Rising oil prices in the last few years has meant smoldering resentment among users of ordinary fuel: to keep cars on the road, to heat houses, to power this, that and the other thing. But to the oil barons and to the real oil monarch it has been a tremendous boon. (No, this has not translated into higher living standards of the Arab fellah and certainly not of the fourth generation of Palestinian "refugees.") 

Of course, the oil rich do get richer, much richer, and there is a concentric circle of beneficiaries who get paid for their wares in sums they never imagined. Among these are the artists of the latest fashions, their dealers and the auction houses.  The Art Newspaper has been keeping track of rising prices in the markets, with a particular focus on Middle Eastern collectors, while not ignoring the new zillionaires of the former Soviet Union and what is still politically very much Communist China. 

The May issue of the paper has a front page article on the acquisition at Sotheby's by the Emir of Qatar and his wife, the sheikh and a sheikha each with five names after their titles, acquired what the headline calls "the most expensive (Damien) Hirst" ever for $20 million. That seems to me not to be true. Wasn't there a diamond encrusted skull by Hirst that was sold for $100 million...or maybe it was 100 million pounds?  In any case, the sheikh and sheikha laid about twenty million bucks for what the report describes  as a sculpture

The Qatari royals may be socially and politically conservative but they sure spend money on what is "cutting edge" art and what was once -- and not so long ago -- also was thought of as "cutting edge" art. That is, they paid $73 million also at Sotheby's for what is called the "Rockefeller Rothko," "White Center (Yellow, Pink and Lavender on Rose)," consigned by David Rockefeller. 
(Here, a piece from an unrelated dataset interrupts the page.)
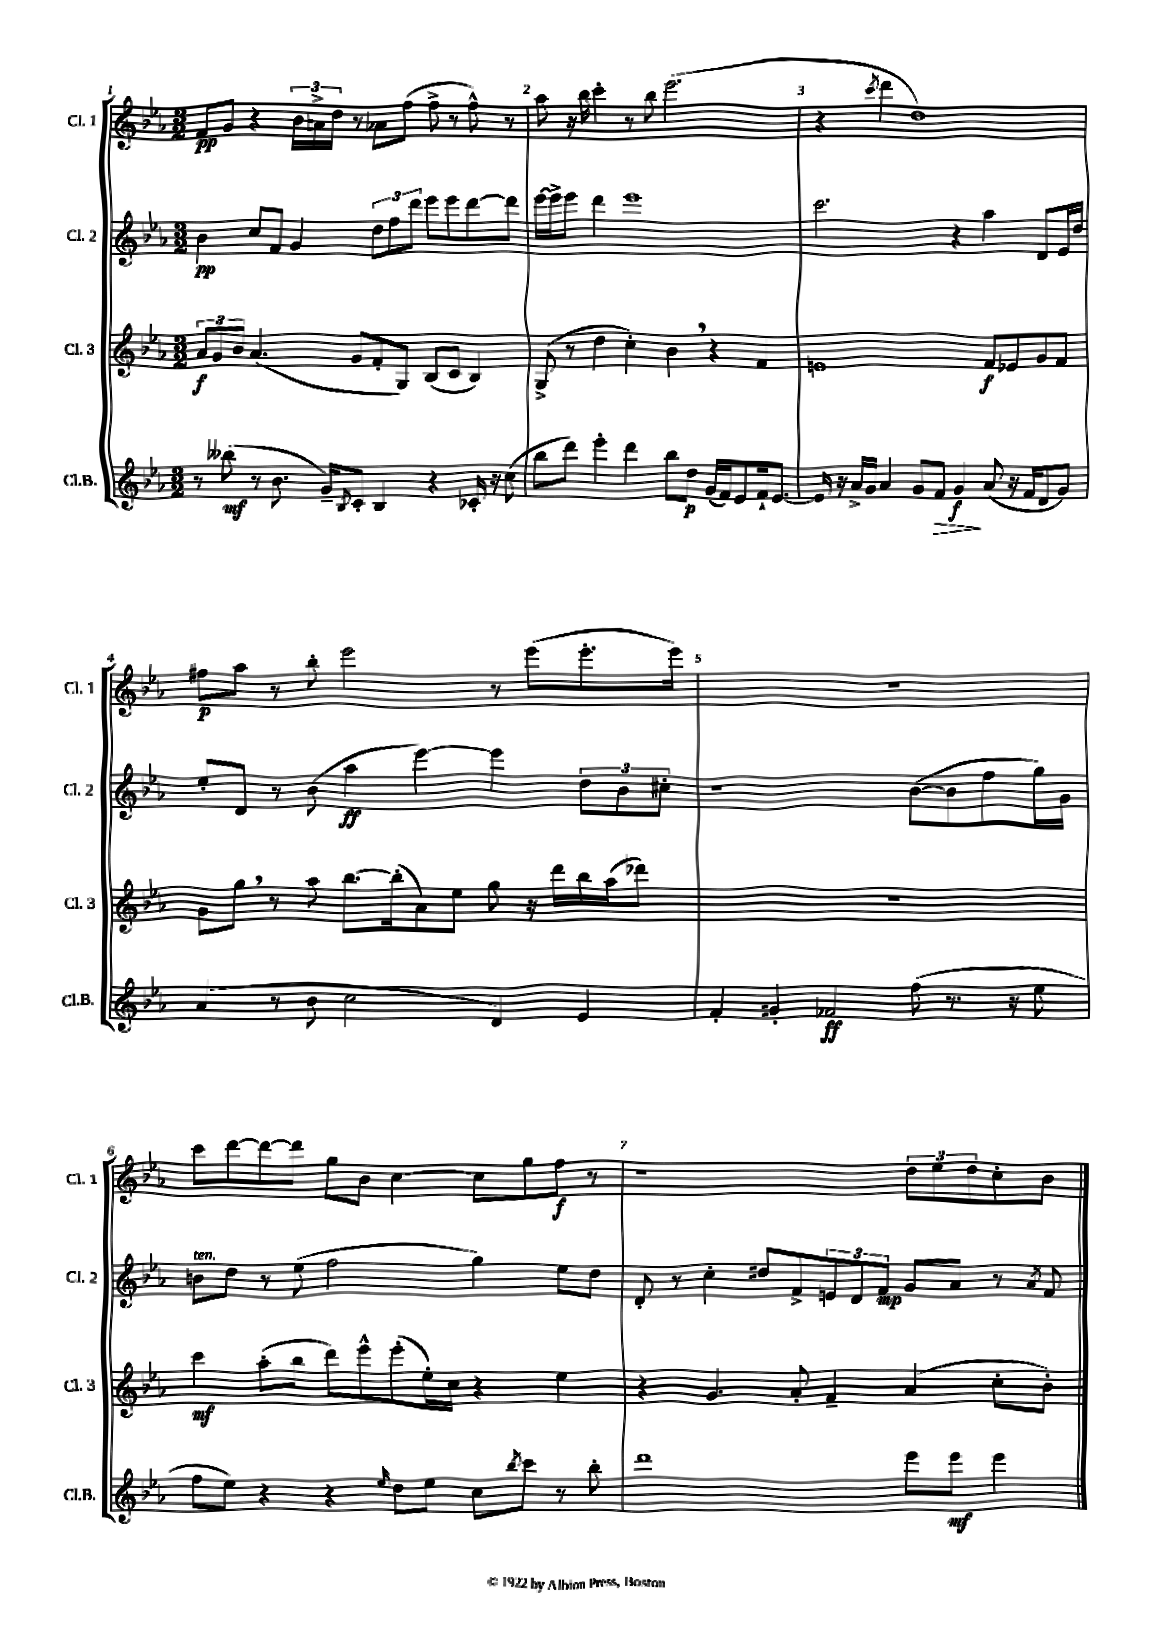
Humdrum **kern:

There is in the same issue of The Art Newspaper an article reporting that the Abu Dhabi Guggenheim will have a "potentially unlimited" budget. There the question is: will it have visitors?

And speaking of art prices, there are two articles in this morning's Wall Street Journal that are sociologically fascinating. One is a general story about sky-rocketing values in both modern and contemporary art.  The other, rather shocking, is in the upward price climb of Andy Warhol's portraits of Mao. Christie's has a large portrait of the Chairman on private sale in Hong Kong for $120 million. Of course, there are dozens of these around at all levels of price and many different mediums. But why would an extremely wealthy person living under communism want a picture of the tyrant in his house? Or is this something ironic?